■ 文本节选 ■
* * *
一个开箱即用、支持 multi-target 的 hadoop jmx 导出工具,通过 url GET 传参解析对应的 jmx 地址,返回 prometheus 风格的指标内容。
因为 jmx 地址可以通过网络访问,所以不必在机器上运行程序来导出指标,减少对集群节点的侵入。
已经在 HDP 3.1.5 上测试。
- 预请求 jmx 内容,自动识别 jmx 类型,使用对应的 collector 解析
- 支持 kerberos,密码认证和 keytab 认证,取决于配置的参数是
ktpath
还是password
❌ 暂不支持自定义指标
因为强迫症,有的多个指标实际属于同一指标的不同维度,这不太好配置
service | role | support |
---|---|---|
HDFS | NameNode | ✅ |
HDFS | DataNode | ✅ |
HDFS | JournalNode | ✅ |
HBASE | HbaseMaster | ✅ |
HBASE | RegionServer | ✅ |
YARN | ResourceManager | ✅ |
YARN | NodeManager | ✅ |
HIVE | HiveServer2 | ✅ |
make build
- 添加一个低权限用户
useradd -rs /bin/false nodeusr
-
将二进制文件放到 /usr/local/bin/hadoop_jmx_exporter
-
配置 hadoop_jmx_exporter.service
[Unit]
Description=Hadoop Jmx Exporter
After=network-online.target
[Service]
Type=simple
User=nodeusr
Group=nodeusr
ExecStart=/usr/local/bin/hadoop_jmx_exporter
KillMode=process
RemainAfterExit=no
Restart=on-failure
RestartSec=5s
[Install]
WantedBy=multi-user.target
- service hadoop_jmx_exporter start
without kerberos (HDP 2.6.4 访问 jmx 无需 kerberos 认证)
- job_name: 'hadoop_jmx_exporter'
scrape_interval: 30s
metrics_path: /scrape
static_configs:
- targets:
- http://yarn-rm.example.com:8088/jmx
relabel_configs:
- source_labels: [__address__]
target_label: __param_target
- source_labels: [__param_target]
regex: "http://([^/:]+):\\d+/jmx"
* * *
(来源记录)
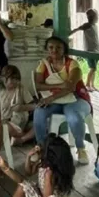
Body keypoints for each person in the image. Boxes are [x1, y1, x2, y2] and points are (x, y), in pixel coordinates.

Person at [33, 36, 92, 164]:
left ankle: (81, 147)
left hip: (76, 99)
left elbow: (71, 87)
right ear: (47, 49)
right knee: (39, 112)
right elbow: (37, 85)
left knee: (73, 116)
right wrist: (60, 85)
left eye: (58, 47)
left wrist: (51, 97)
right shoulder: (43, 64)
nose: (54, 50)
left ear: (64, 49)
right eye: (51, 47)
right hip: (55, 102)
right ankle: (41, 148)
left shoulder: (72, 64)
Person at [0, 66, 36, 146]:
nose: (15, 81)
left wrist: (22, 107)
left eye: (17, 79)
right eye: (12, 78)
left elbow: (34, 106)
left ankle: (21, 139)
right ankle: (24, 137)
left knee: (40, 125)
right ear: (4, 78)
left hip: (20, 122)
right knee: (5, 127)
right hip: (4, 122)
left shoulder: (21, 89)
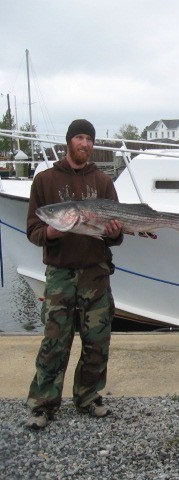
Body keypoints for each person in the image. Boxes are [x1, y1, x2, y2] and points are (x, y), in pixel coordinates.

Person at [25, 119, 123, 429]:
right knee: (55, 341)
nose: (84, 144)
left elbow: (116, 237)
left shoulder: (103, 182)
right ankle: (43, 404)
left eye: (89, 139)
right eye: (79, 137)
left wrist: (113, 231)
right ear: (69, 141)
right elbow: (33, 228)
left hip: (95, 272)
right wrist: (51, 233)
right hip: (60, 274)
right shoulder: (45, 180)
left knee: (97, 340)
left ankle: (88, 397)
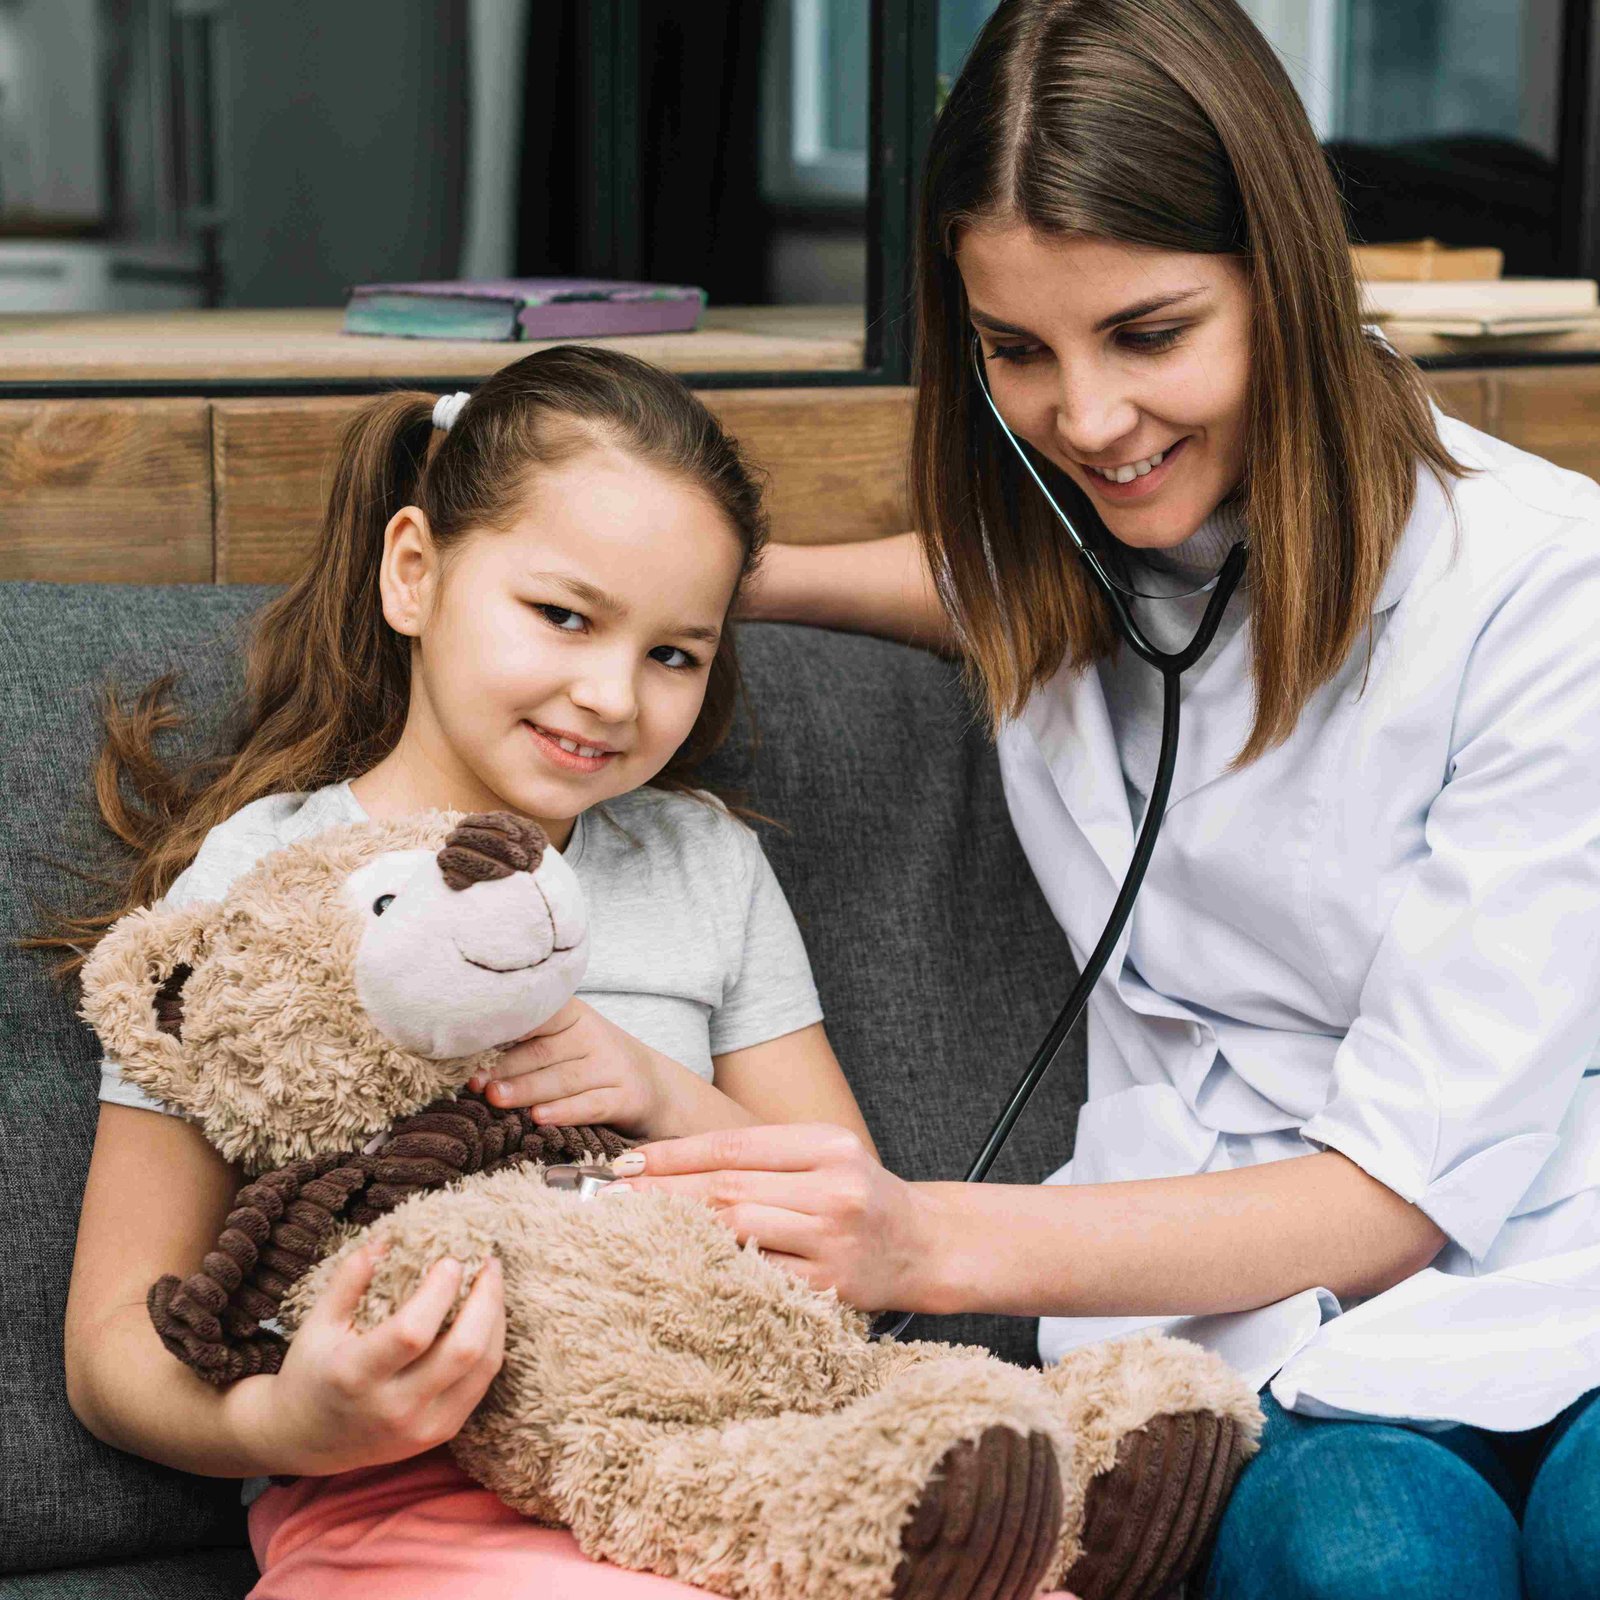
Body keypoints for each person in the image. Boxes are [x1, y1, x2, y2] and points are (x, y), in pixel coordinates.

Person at [606, 2, 1600, 1595]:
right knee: (1367, 1563)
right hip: (1265, 1349)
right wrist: (684, 584)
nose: (1087, 421)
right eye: (1016, 349)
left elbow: (1401, 1192)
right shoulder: (1078, 567)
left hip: (1555, 1267)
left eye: (1149, 334)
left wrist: (922, 1238)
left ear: (1284, 279)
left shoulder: (1546, 590)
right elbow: (969, 581)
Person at [58, 346, 878, 1599]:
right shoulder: (266, 869)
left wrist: (658, 1092)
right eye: (564, 615)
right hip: (410, 1494)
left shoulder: (702, 861)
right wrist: (286, 1425)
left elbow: (859, 1227)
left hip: (726, 1451)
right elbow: (112, 1341)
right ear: (414, 573)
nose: (611, 695)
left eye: (676, 653)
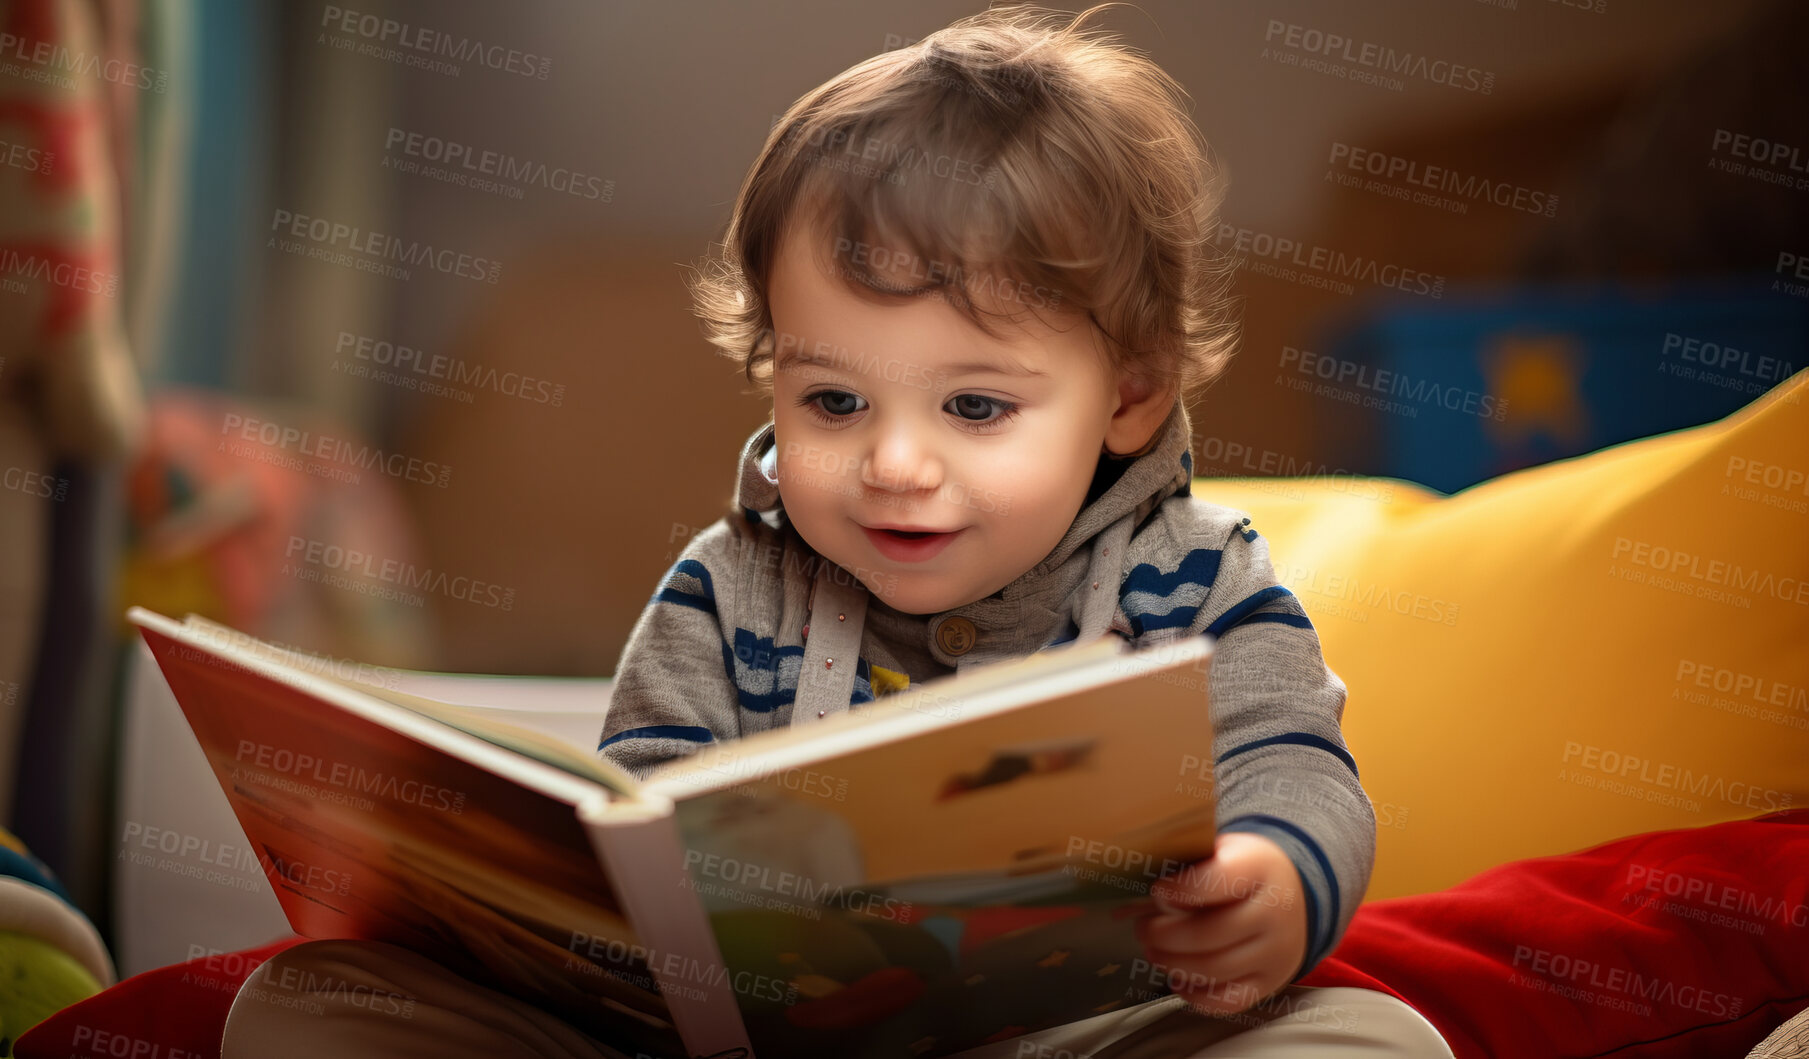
* * *
■ 任务列表 ■
(A) 根据 Hadoop JMX 导出工具的说明,这个工具已经在哪个 HDP 版本上测试过?
(B) 请从 Hadoop JMX 导出工具的说明中断的地方接着往下续写。

■ 各题答案 ■
(A) HDP 3.1.5。

(B)
target_label: instance
- target_label: __address__
replacement: 127.0.0.1:9070 # hadoop_jmx_exporter 服务所在的机器和端口
kerberos keytab auth (HDP 3.1.5)
- job_name: 'hadoop_jmx_exporter'
scrape_interval: 30s
metrics_path: /scrape
params:
ktpath:
- /etc/xxxxx.keytab
principal:
- [email protected]
static_configs:
- targets:
- http://yarn-rm.example.com:8088/jmx
relabel_configs:
- source_labels: [__address__]
target_label: __param_target
- source_labels: [__param_target]
regex: "http://([^/:]+):\\d+/jmx"
target_label: instance
- target_label: __address__
replacement: 127.0.0.1:9070 # hadoop_jmx_exporter 服务所在的机器和端口
kerberos password auth (HDP 3.1.5)
- job_name: 'hadoop_jmx_exporter'
scrape_interval: 30s
metrics_path: /scrape
params:
principal:
- [email protected]
password:
- "yourpassword"
static_configs:
- targets:
- http://yarn-rm.example.com:8088/jmx
relabel_configs:
- source_labels: [__address__]
target_label: __param_target
- source_labels: [__param_target]
regex: "http://([^/:]+):\\d+/jmx"
target_label: instance
- target_label: __address__
replacement: 127.0.0.1:9070 # hadoop_jmx_exporter 服务所在的机器和端口
如果你有多个集群,而 jmx 没有集群名,如何区分不同集群的指标?
比如 ResourceManager 的 jmx 没有代表集群名的指标,暂时考虑在 prometheus 人为新增一个标签,比如
- job_name: 'hadoop_jmx_exporter'
scrape_interval: 30s
metrics_path: /scrape
params:
principal:
- [email protected]
password:
- "yourpassword"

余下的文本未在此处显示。